There is a simple truth that drives human behaviour across centuries: when given the choice, people will always migrate toward actions that are quicker, easier, simpler, faster, and more effective.
This behavioural law is agnostic of technology or culture. It is the reason we moved from hunting to agriculture, from horse-drawn carts to automobiles, from physical maps to GPS. Convenience compounds. Once a more frictionless path becomes visible, the migration is inevitable.
Today, we are witnessing the early edge of such a shift in the digital space: the movement from traditional search engines to Large Language Models (LLMs) as the primary interface for information and decision-making.
A Slow Uptake That Will Snowball
At present, the pace looks modest. Global consumer adoption of tools like ChatGPT, Claude, Gemini, and Perplexity still represents a fraction of total online queries compared to Google Search. It is easy to look at today’s data and conclude that search will remain dominant for years to come.
But this thinking ignores a well-documented pattern from technology adoption history: these shifts start slow, then snowball—fast.
We have seen it before. In the early 2000s, few believed that online retail would threaten physical stores. Early e-commerce was clunky and limited. But once Amazon’s one-click purchase model and same-day shipping reduced friction to near-zero, consumer behaviour tipped dramatically. The same happened with mobile-first content: until smartphones were ubiquitous and data plans cheap, desktop ruled. Then behaviour changed almost overnight.
Why? Because once a new path offers a meaningfully easier and faster experience, the user migration is not linear, it is exponential. Each improvement in the underlying technology accelerates the curve.
This is precisely where LLMs are today. The early friction—limited accuracy, slow response times, unfamiliar UX—is dissolving quickly. The ability to ask a question and receive a clear, synthesised answer—without sifting through links, clicking, or reading—maps perfectly to the human drive for simplicity and speed.
The shift is deeper than convenience. LLMs do not just present information, they compress the decision journey. Instead of searching, comparing, and evaluating, users will increasingly rely on these models to suggest, rank, and even execute choices on their behalf. In marketing terms, the funnel is collapsing into a single conversational layer.
Critically, this shift will not be confined to a niche of early adopters. Just as mobile content consumption leapt from tech enthusiasts to the mass market once the experience was seamless, the same dynamic will unfold here. Already, major players—Google, Apple, Microsoft—are embedding LLM interfaces into core products used by billions. As this happens, consumer interaction patterns will rewire rapidly.

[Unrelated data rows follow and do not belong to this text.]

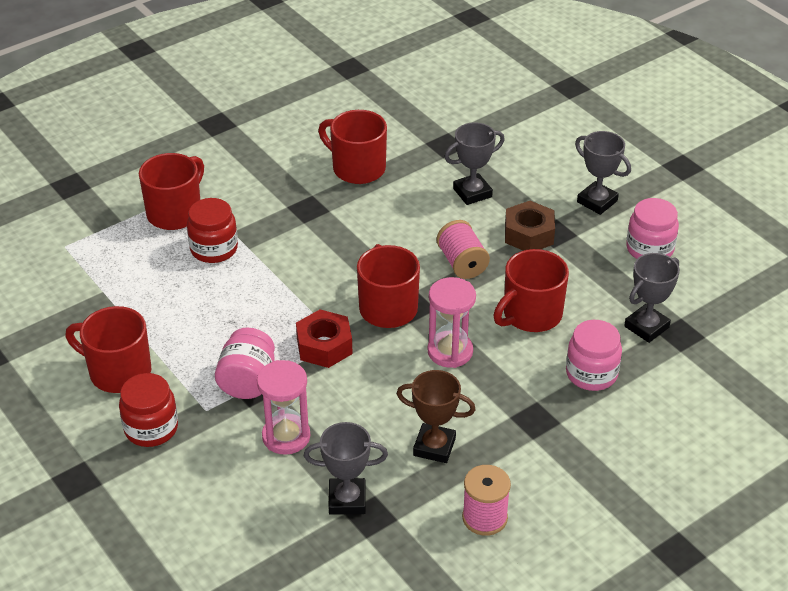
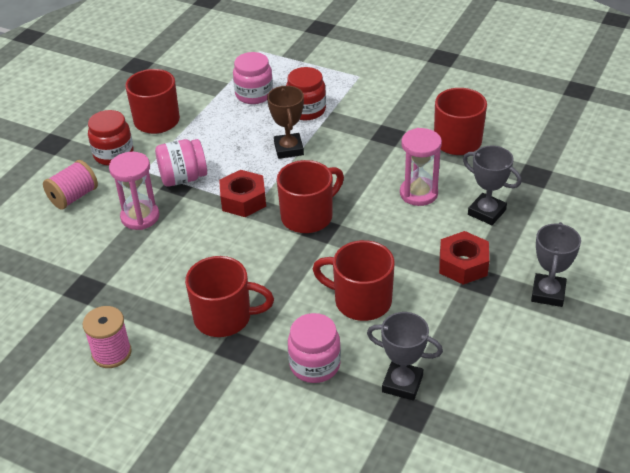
camera: 65 degrees right, 0 degrees up
red mug [139,153,204,230] -> red mug moved to [185,256,274,337]
grey trophy [304,422,388,515] -> none
brown trophy [397,370,476,463] -> brown trophy moved to [267,86,304,159]
pink hourglass [427,277,476,368] -> pink hourglass moved to [400,128,442,206]
pink spool [437,220,490,279] -> pink spool moved to [43,160,98,210]
brown nut [505,201,555,251] -> red nut [439,231,489,285]
pink jar [626,198,679,259] -> pink jar moved to [233,52,273,104]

Refining Marketing Strategies to Include LLM Visibility
For brands, the implication is profound. The battleground is no longer just about ranking on a search results page. It is about being surfaced, recommended, and trusted in the model’s output at the exact moment of consumer intent. And this requires a different content strategy, data approach, and brand presence—optimized for the AI’s reasoning layer, not just the search index.
This also implies SEO strategies now must include LLM SEO for a brand to be successful across all channels. If a brand isn’t mentioned in the LLMs it runs the risk of becoming invisible once the uptake in AI engines really takes off. Brands will also need to track their results, and that is where LLM SEO trackers such as Spotlight come in.
However, some will argue that because LLM traffic is still relatively small, there is time to react. History suggests otherwise. When the behavioral tipping point comes—and it will—it will move faster than expected.
We are not witnessing a marginal shift. We are witnessing the beginning of a new primary interface for digital behaviour. The brands that understand this, and invest now to adapt their content and strategies for the LLM paradigm, will find themselves far ahead of the curve when the snowball begins to roll.